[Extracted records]
▬▬▬
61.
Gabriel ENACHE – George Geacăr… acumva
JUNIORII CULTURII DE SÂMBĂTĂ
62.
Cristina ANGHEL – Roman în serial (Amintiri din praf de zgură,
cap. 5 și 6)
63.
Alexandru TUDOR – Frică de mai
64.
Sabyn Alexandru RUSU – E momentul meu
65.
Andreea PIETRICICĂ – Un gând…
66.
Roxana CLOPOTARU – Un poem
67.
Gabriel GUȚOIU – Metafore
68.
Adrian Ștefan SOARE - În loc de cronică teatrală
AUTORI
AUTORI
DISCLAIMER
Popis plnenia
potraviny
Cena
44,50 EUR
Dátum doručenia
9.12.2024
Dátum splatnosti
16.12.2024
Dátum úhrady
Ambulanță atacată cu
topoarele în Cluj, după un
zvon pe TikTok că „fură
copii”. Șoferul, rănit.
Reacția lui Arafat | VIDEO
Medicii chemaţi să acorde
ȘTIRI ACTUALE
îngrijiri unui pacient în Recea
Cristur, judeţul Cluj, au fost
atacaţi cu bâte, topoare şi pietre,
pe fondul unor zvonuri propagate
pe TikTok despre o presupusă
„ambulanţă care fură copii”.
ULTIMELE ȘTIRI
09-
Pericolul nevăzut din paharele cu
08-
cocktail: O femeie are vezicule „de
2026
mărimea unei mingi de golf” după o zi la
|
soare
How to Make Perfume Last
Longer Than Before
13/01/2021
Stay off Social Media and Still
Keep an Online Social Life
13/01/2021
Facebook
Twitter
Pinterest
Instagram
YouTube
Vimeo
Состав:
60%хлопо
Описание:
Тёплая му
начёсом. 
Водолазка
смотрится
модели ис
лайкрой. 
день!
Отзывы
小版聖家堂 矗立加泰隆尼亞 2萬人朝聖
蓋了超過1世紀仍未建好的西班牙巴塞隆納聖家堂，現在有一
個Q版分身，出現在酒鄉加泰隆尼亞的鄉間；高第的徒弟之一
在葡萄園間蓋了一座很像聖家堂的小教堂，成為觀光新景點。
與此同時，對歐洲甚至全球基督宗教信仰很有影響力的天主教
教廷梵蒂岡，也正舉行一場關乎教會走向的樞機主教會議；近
▬▬▬
--- Exercise description ---
Copy out the records above, unchanged, from their first line through the line containing "topoarele în Cluj, după un", including both of those lines.

--- Your solution ---
61.
Gabriel ENACHE – George Geacăr… acumva
JUNIORII CULTURII DE SÂMBĂTĂ
62.
Cristina ANGHEL – Roman în serial (Amintiri din praf de zgură,
cap. 5 și 6)
63.
Alexandru TUDOR – Frică de mai
64.
Sabyn Alexandru RUSU – E momentul meu
65.
Andreea PIETRICICĂ – Un gând…
66.
Roxana CLOPOTARU – Un poem
67.
Gabriel GUȚOIU – Metafore
68.
Adrian Ștefan SOARE - În loc de cronică teatrală
AUTORI
AUTORI
DISCLAIMER
Popis plnenia
potraviny
Cena
44,50 EUR
Dátum doručenia
9.12.2024
Dátum splatnosti
16.12.2024
Dátum úhrady
Ambulanță atacată cu
topoarele în Cluj, după un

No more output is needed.